Collected data
________________________________________

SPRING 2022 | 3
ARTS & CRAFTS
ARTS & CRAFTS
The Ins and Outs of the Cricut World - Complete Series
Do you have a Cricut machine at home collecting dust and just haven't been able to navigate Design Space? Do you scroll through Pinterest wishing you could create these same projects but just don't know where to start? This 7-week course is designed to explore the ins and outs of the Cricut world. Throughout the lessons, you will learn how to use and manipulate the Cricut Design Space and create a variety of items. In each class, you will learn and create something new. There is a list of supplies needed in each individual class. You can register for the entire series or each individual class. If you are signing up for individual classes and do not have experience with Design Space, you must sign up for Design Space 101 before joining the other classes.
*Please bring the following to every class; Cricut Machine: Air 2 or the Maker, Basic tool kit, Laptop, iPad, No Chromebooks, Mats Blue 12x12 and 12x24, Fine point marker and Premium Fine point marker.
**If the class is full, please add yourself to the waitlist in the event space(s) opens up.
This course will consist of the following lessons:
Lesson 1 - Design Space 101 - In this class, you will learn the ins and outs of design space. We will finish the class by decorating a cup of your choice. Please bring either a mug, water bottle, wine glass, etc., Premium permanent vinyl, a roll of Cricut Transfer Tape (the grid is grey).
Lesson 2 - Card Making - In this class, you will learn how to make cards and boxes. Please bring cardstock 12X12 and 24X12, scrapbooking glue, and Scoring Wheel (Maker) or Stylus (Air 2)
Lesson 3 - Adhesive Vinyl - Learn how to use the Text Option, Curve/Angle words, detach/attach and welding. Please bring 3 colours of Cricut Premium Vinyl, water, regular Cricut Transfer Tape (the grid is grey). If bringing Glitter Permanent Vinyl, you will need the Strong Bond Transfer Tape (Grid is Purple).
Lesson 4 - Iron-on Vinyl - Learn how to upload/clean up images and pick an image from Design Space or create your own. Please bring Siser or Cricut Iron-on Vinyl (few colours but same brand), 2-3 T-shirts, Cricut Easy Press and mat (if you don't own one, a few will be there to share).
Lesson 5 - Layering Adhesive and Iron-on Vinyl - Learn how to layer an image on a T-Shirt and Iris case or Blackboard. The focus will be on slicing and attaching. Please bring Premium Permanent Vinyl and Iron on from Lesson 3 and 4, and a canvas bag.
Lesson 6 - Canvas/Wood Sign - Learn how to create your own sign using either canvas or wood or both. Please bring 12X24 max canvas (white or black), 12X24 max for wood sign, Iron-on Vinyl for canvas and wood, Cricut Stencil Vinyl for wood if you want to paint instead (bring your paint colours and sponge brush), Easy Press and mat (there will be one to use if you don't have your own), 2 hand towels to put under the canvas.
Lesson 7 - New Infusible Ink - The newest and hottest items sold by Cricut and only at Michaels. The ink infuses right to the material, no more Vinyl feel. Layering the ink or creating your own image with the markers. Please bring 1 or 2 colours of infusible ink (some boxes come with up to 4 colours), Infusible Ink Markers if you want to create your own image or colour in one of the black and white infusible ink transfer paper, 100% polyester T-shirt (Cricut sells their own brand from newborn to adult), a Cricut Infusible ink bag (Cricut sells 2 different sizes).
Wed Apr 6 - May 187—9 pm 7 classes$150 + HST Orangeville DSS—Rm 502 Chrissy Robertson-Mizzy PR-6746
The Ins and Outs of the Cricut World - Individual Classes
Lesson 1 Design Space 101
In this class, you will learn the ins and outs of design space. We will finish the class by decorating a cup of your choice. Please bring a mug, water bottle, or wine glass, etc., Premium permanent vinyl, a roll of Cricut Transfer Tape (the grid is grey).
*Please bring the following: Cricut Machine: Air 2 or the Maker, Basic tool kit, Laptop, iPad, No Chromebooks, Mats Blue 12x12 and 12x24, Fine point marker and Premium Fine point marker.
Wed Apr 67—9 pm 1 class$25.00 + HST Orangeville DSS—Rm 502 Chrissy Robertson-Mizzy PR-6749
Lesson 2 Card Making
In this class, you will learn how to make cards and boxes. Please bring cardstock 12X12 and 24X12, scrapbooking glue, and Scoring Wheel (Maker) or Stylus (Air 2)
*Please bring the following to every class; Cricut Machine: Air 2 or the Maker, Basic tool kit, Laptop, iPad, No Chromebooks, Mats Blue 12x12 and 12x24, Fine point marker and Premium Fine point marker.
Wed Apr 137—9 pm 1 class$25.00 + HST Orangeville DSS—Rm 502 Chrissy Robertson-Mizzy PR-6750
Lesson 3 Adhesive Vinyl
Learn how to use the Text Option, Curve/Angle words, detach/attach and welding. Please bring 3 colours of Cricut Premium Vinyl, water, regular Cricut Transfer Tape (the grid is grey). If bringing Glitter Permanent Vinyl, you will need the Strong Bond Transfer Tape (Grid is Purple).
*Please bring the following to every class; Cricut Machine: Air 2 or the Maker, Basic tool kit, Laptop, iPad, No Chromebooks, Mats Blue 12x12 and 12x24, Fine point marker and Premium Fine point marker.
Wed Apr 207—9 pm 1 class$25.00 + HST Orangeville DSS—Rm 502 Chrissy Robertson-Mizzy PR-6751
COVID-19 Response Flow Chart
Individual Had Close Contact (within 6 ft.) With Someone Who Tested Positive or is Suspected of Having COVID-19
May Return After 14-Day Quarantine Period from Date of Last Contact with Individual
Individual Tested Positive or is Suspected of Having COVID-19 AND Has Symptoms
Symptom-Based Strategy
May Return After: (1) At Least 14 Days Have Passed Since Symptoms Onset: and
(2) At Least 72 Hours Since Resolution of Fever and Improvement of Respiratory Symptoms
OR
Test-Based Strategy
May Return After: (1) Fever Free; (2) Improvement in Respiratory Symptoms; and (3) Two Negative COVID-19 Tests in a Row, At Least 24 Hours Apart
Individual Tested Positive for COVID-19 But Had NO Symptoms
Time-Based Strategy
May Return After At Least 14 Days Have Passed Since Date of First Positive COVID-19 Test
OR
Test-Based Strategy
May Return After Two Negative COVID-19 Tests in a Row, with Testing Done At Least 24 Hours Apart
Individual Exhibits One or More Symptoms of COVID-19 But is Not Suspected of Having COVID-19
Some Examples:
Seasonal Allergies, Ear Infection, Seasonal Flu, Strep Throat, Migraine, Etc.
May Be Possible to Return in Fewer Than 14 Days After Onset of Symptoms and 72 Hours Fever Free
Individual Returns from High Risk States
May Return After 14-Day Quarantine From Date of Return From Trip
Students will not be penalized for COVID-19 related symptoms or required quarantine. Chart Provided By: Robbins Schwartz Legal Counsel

________________________________________

## DIRECTIONS
Each record above has to be set down again, exactly and completely.

## EXERCISE OUTPUT
SPRING 2022 | 3
ARTS & CRAFTS
ARTS & CRAFTS
The Ins and Outs of the Cricut World - Complete Series
Do you have a Cricut machine at home collecting dust and just haven't been able to navigate Design Space? Do you scroll through Pinterest wishing you could create these same projects but just don't know where to start? This 7-week course is designed to explore the ins and outs of the Cricut world. Throughout the lessons, you will learn how to use and manipulate the Cricut Design Space and create a variety of items. In each class, you will learn and create something new. There is a list of supplies needed in each individual class. You can register for the entire series or each individual class. If you are signing up for individual classes and do not have experience with Design Space, you must sign up for Design Space 101 before joining the other classes.
*Please bring the following to every class; Cricut Machine: Air 2 or the Maker, Basic tool kit, Laptop, iPad, No Chromebooks, Mats Blue 12x12 and 12x24, Fine point marker and Premium Fine point marker.
**If the class is full, please add yourself to the waitlist in the event space(s) opens up.
This course will consist of the following lessons:
Lesson 1 - Design Space 101 - In this class, you will learn the ins and outs of design space. We will finish the class by decorating a cup of your choice. Please bring either a mug, water bottle, wine glass, etc., Premium permanent vinyl, a roll of Cricut Transfer Tape (the grid is grey).
Lesson 2 - Card Making - In this class, you will learn how to make cards and boxes. Please bring cardstock 12X12 and 24X12, scrapbooking glue, and Scoring Wheel (Maker) or Stylus (Air 2)
Lesson 3 - Adhesive Vinyl - Learn how to use the Text Option, Curve/Angle words, detach/attach and welding. Please bring 3 colours of Cricut Premium Vinyl, water, regular Cricut Transfer Tape (the grid is grey). If bringing Glitter Permanent Vinyl, you will need the Strong Bond Transfer Tape (Grid is Purple).
Lesson 4 - Iron-on Vinyl - Learn how to upload/clean up images and pick an image from Design Space or create your own. Please bring Siser or Cricut Iron-on Vinyl (few colours but same brand), 2-3 T-shirts, Cricut Easy Press and mat (if you don't own one, a few will be there to share).
Lesson 5 - Layering Adhesive and Iron-on Vinyl - Learn how to layer an image on a T-Shirt and Iris case or Blackboard. The focus will be on slicing and attaching. Please bring Premium Permanent Vinyl and Iron on from Lesson 3 and 4, and a canvas bag.
Lesson 6 - Canvas/Wood Sign - Learn how to create your own sign using either canvas or wood or both. Please bring 12X24 max canvas (white or black), 12X24 max for wood sign, Iron-on Vinyl for canvas and wood, Cricut Stencil Vinyl for wood if you want to paint instead (bring your paint colours and sponge brush), Easy Press and mat (there will be one to use if you don't have your own), 2 hand towels to put under the canvas.
Lesson 7 - New Infusible Ink - The newest and hottest items sold by Cricut and only at Michaels. The ink infuses right to the material, no more Vinyl feel. Layering the ink or creating your own image with the markers. Please bring 1 or 2 colours of infusible ink (some boxes come with up to 4 colours), Infusible Ink Markers if you want to create your own image or colour in one of the black and white infusible ink transfer paper, 100% polyester T-shirt (Cricut sells their own brand from newborn to adult), a Cricut Infusible ink bag (Cricut sells 2 different sizes).
Wed Apr 6 - May 187—9 pm 7 classes$150 + HST Orangeville DSS—Rm 502 Chrissy Robertson-Mizzy PR-6746
The Ins and Outs of the Cricut World - Individual Classes
Lesson 1 Design Space 101
In this class, you will learn the ins and outs of design space. We will finish the class by decorating a cup of your choice. Please bring a mug, water bottle, or wine glass, etc., Premium permanent vinyl, a roll of Cricut Transfer Tape (the grid is grey).
*Please bring the following: Cricut Machine: Air 2 or the Maker, Basic tool kit, Laptop, iPad, No Chromebooks, Mats Blue 12x12 and 12x24, Fine point marker and Premium Fine point marker.
Wed Apr 67—9 pm 1 class$25.00 + HST Orangeville DSS—Rm 502 Chrissy Robertson-Mizzy PR-6749
Lesson 2 Card Making
In this class, you will learn how to make cards and boxes. Please bring cardstock 12X12 and 24X12, scrapbooking glue, and Scoring Wheel (Maker) or Stylus (Air 2)
*Please bring the following to every class; Cricut Machine: Air 2 or the Maker, Basic tool kit, Laptop, iPad, No Chromebooks, Mats Blue 12x12 and 12x24, Fine point marker and Premium Fine point marker.
Wed Apr 137—9 pm 1 class$25.00 + HST Orangeville DSS—Rm 502 Chrissy Robertson-Mizzy PR-6750
Lesson 3 Adhesive Vinyl
Learn how to use the Text Option, Curve/Angle words, detach/attach and welding. Please bring 3 colours of Cricut Premium Vinyl, water, regular Cricut Transfer Tape (the grid is grey). If bringing Glitter Permanent Vinyl, you will need the Strong Bond Transfer Tape (Grid is Purple).
*Please bring the following to every class; Cricut Machine: Air 2 or the Maker, Basic tool kit, Laptop, iPad, No Chromebooks, Mats Blue 12x12 and 12x24, Fine point marker and Premium Fine point marker.
Wed Apr 207—9 pm 1 class$25.00 + HST Orangeville DSS—Rm 502 Chrissy Robertson-Mizzy PR-6751
COVID-19 Response Flow Chart
Individual Had Close Contact (within 6 ft.) With Someone Who Tested Positive or is Suspected of Having COVID-19
May Return After 14-Day Quarantine Period from Date of Last Contact with Individual
Individual Tested Positive or is Suspected of Having COVID-19 AND Has Symptoms
Symptom-Based Strategy
May Return After: (1) At Least 14 Days Have Passed Since Symptoms Onset: and
(2) At Least 72 Hours Since Resolution of Fever and Improvement of Respiratory Symptoms
OR
Test-Based Strategy
May Return After: (1) Fever Free; (2) Improvement in Respiratory Symptoms; and (3) Two Negative COVID-19 Tests in a Row, At Least 24 Hours Apart
Individual Tested Positive for COVID-19 But Had NO Symptoms
Time-Based Strategy
May Return After At Least 14 Days Have Passed Since Date of First Positive COVID-19 Test
OR
Test-Based Strategy
May Return After Two Negative COVID-19 Tests in a Row, with Testing Done At Least 24 Hours Apart
Individual Exhibits One or More Symptoms of COVID-19 But is Not Suspected of Having COVID-19
Some Examples:
Seasonal Allergies, Ear Infection, Seasonal Flu, Strep Throat, Migraine, Etc.
May Be Possible to Return in Fewer Than 14 Days After Onset of Symptoms and 72 Hours Fever Free
Individual Returns from High Risk States
May Return After 14-Day Quarantine From Date of Return From Trip
Students will not be penalized for COVID-19 related symptoms or required quarantine. Chart Provided By: Robbins Schwartz Legal Counsel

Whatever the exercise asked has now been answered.